- TRY IT
From the records below, please print only the lines from the one containing "Häng med i vårt" through the one containing "۱.سیگنال ورودی", both included. Skip the pictures.

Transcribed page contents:
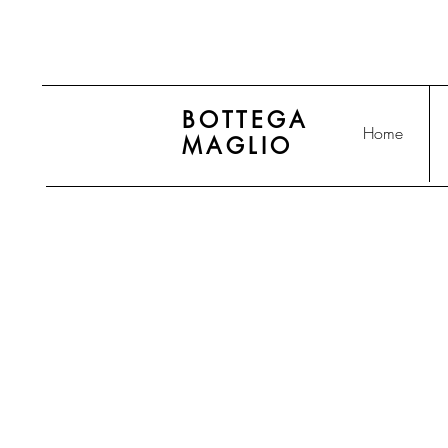
BOTTEGA
Home
MAGLIO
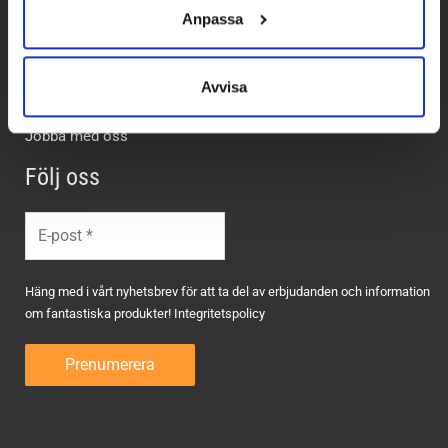
Anpassa
Om oss
Kliniker
Skoutprovning
Avvisa
Magasin
Jobba med oss
Följ oss
Häng med i vårt nyhetsbrev för att ta del av erbjudanden och information
om fantastiska produkter!
Integritetspolicy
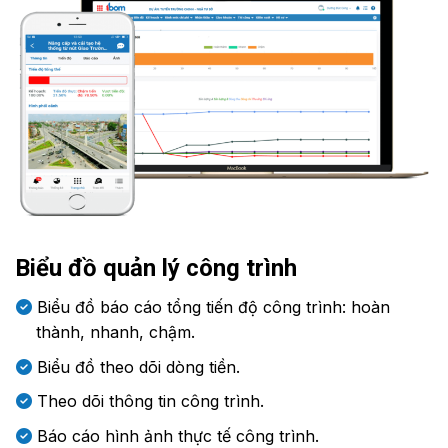
Biểu đồ quản lý công trình
Biểu đồ báo cáo tổng tiến độ công trình: hoàn
thành, nhanh, chậm.
Biểu đồ theo dõi dòng tiền.
Theo dõi thông tin công trình.
Báo cáo hình ảnh thực tế công trình.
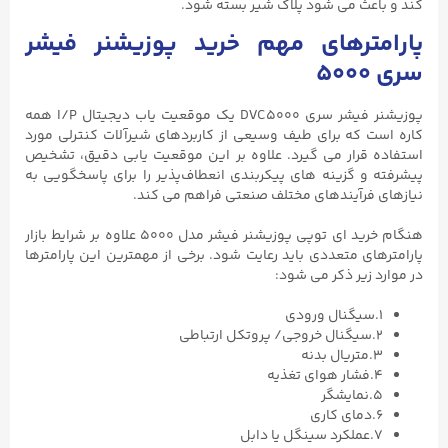
کند و باعث می شود پلاگ شیر بسته شود.
پارامترهای مهم خرید پوزیشنر فیشر
سری ۵۰۰۰
پوزیشنر فیشر سری DVC5000 یک موقعیت یاب دیجیتال I/P همه
کاره است که برای طیف وسیعی از کاربردهای شیرآلات کنترلی مورد
استفاده قرار می گیرد. علاوه بر این موقعیت‌ یابی دقیق، تشخیص
پیشرفته و گزینه‌ های پیکربندی انعطاف‌پذیر را برای پاسخگویی به
نیازهای فرآیندهای مختلف صنعتی فراهم می‌ کند.
هنگام خرید ای توپی پوزیشنر فیشر مدل ۵۰۰۰ علاوه بر شرایط بازار
پارامترهای متعددی باید رعایت شود. برخی از مهمترین این پارامترها
در موارد زیر ذکر می شود:
۱.سیگنال ورودی
۲.سیگنال خروجی/ پروتکل ارتباطی
۳.متریال بدنه
۴.فشار هوای تغذیه
۵.نمایشگر
۶.دمای کاری
۷.عملکرد سینگل یا دابل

- ANSWER SECTION
Häng med i vårt nyhetsbrev för att ta del av erbjudanden och information
om fantastiska produkter!
Integritetspolicy
Biểu đồ quản lý công trình
Biểu đồ báo cáo tổng tiến độ công trình: hoàn
thành, nhanh, chậm.
Biểu đồ theo dõi dòng tiền.
Theo dõi thông tin công trình.
Báo cáo hình ảnh thực tế công trình.
کند و باعث می شود پلاگ شیر بسته شود.
پارامترهای مهم خرید پوزیشنر فیشر
سری ۵۰۰۰
پوزیشنر فیشر سری DVC5000 یک موقعیت یاب دیجیتال I/P همه
کاره است که برای طیف وسیعی از کاربردهای شیرآلات کنترلی مورد
استفاده قرار می گیرد. علاوه بر این موقعیت‌ یابی دقیق، تشخیص
پیشرفته و گزینه‌ های پیکربندی انعطاف‌پذیر را برای پاسخگویی به
نیازهای فرآیندهای مختلف صنعتی فراهم می‌ کند.
هنگام خرید ای توپی پوزیشنر فیشر مدل ۵۰۰۰ علاوه بر شرایط بازار
پارامترهای متعددی باید رعایت شود. برخی از مهمترین این پارامترها
در موارد زیر ذکر می شود:
۱.سیگنال ورودی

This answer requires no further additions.